-------- INFORMATION SHOWN --------

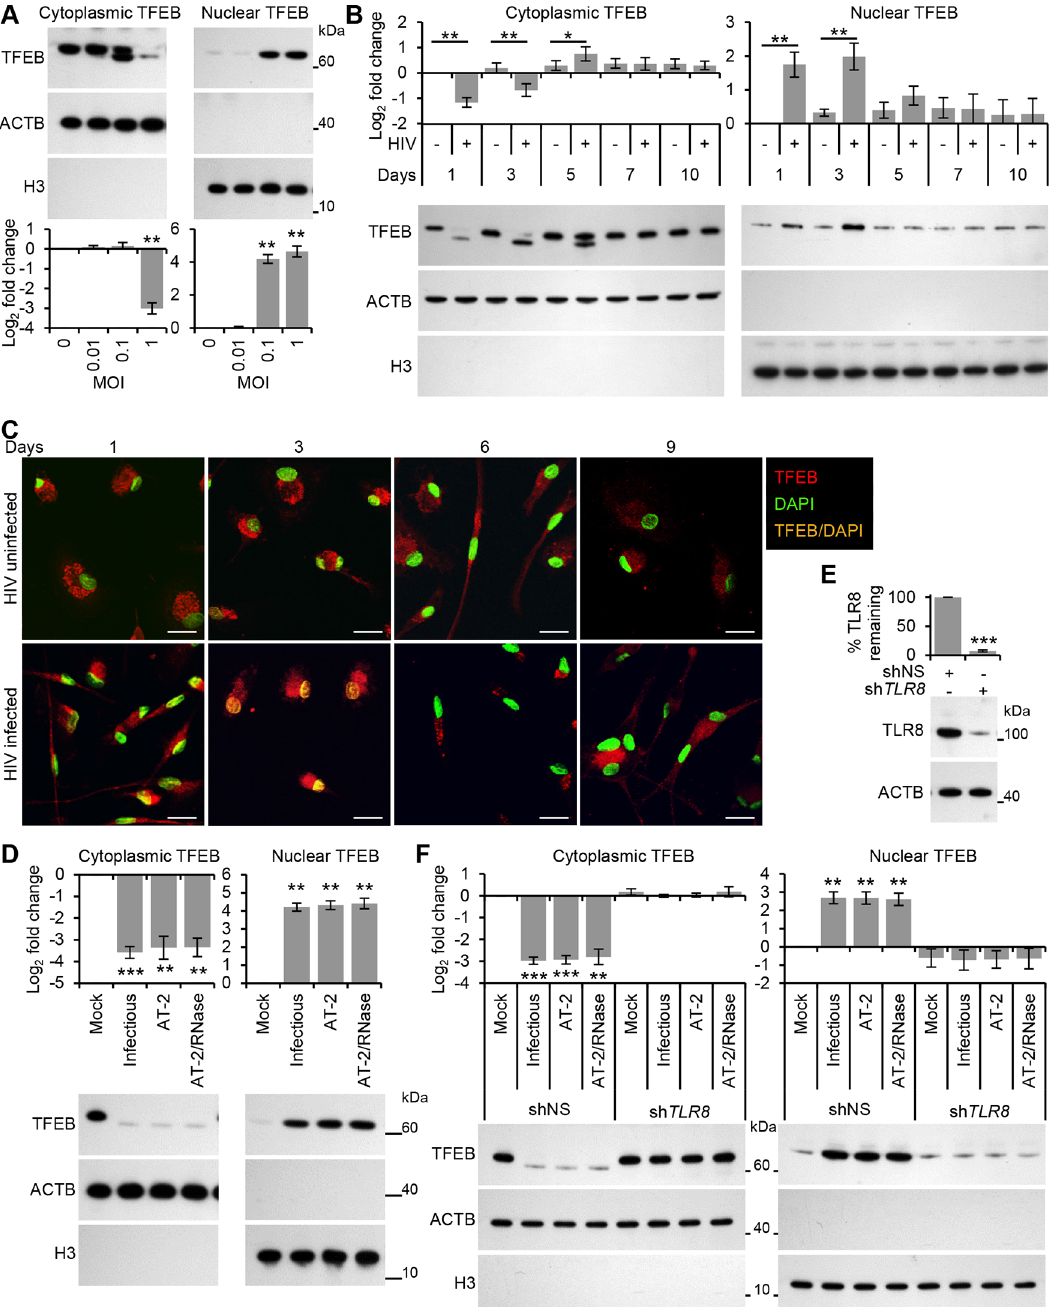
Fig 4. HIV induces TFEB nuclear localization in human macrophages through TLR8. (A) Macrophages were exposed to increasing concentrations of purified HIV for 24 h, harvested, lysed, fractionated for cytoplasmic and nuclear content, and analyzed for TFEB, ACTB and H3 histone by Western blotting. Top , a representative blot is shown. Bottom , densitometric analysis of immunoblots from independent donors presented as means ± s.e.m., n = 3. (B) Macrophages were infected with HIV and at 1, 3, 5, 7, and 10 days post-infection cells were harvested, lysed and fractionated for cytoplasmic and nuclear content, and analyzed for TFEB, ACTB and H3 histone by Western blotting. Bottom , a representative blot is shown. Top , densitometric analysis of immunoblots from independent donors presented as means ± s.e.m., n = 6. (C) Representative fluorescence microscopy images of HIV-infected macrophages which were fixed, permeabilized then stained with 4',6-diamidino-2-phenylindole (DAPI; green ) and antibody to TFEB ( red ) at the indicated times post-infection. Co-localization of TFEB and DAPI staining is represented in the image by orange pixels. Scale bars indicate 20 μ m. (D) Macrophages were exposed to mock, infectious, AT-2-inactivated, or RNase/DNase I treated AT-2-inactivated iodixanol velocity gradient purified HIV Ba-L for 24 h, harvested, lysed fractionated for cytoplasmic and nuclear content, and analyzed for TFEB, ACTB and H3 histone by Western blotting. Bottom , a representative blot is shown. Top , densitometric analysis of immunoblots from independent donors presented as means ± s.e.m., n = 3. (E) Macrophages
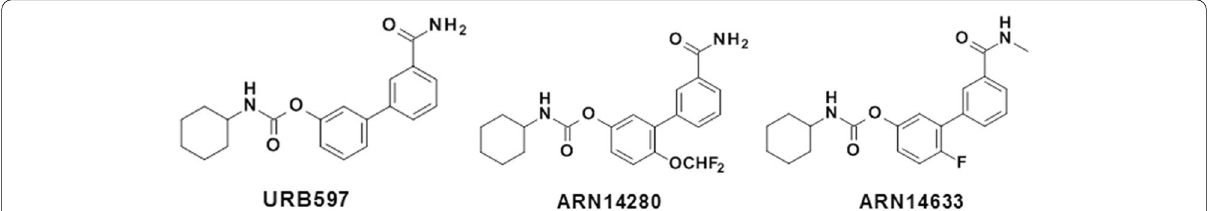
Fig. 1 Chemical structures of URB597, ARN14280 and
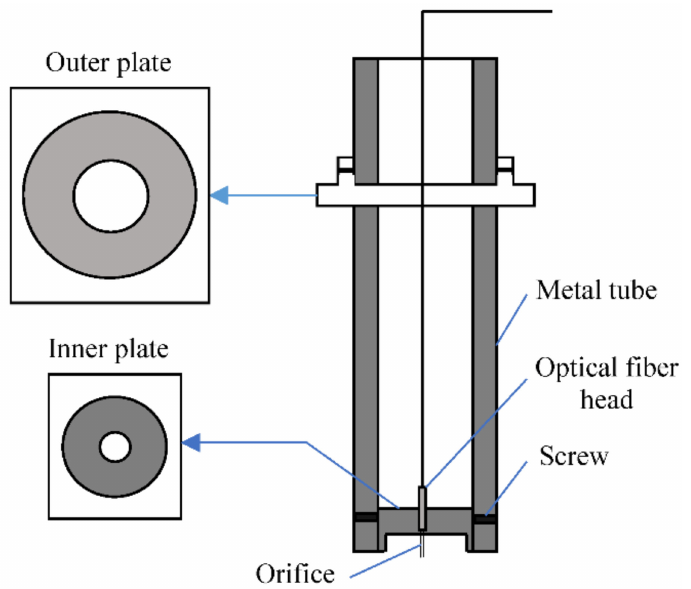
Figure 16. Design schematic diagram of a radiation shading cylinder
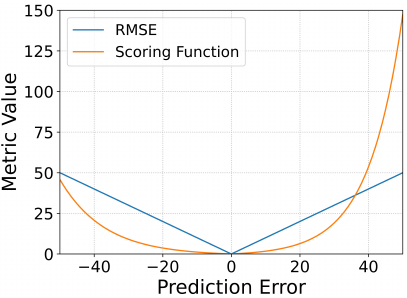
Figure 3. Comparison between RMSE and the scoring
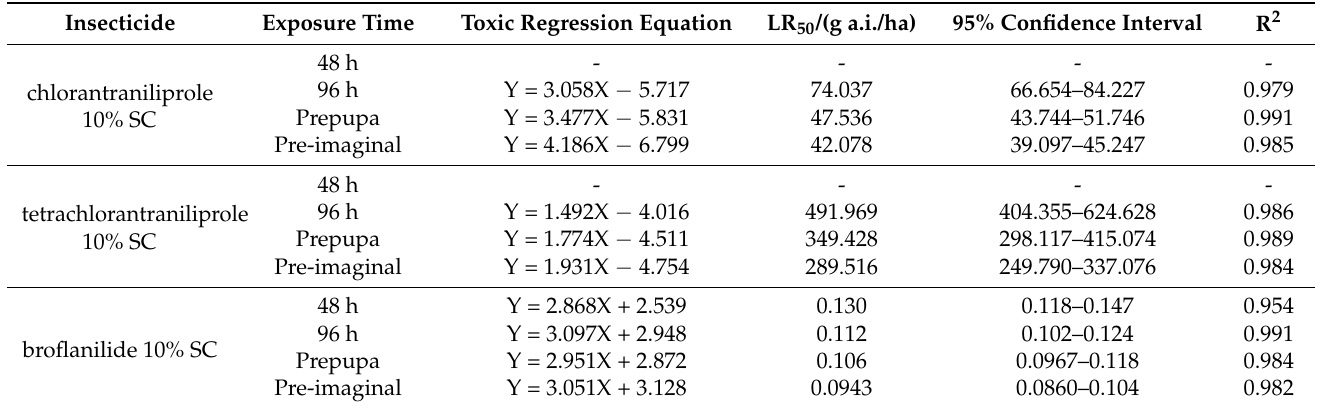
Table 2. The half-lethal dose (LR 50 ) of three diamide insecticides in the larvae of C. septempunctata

--------
-------- INFORMATION SHOWN --------

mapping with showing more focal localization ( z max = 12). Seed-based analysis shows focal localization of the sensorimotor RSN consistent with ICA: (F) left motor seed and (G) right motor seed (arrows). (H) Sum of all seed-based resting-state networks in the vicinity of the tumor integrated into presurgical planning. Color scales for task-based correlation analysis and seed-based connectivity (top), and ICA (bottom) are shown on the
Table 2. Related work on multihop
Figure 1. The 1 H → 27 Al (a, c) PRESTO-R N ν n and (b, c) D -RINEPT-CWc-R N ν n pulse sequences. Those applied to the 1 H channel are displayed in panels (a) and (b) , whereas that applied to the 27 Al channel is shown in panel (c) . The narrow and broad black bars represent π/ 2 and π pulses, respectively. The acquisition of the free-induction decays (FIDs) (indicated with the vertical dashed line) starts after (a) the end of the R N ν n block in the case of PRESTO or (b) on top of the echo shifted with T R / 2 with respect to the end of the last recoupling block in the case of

--------

### TASK DESCRIPTION
Return a copy of each line in the entries that carries the string "Table".

### OUTPUT
Table 2. The half-lethal dose (LR 50 ) of three diamide insecticides in the larvae of C. septempunctata
Table 2. Related work on multihop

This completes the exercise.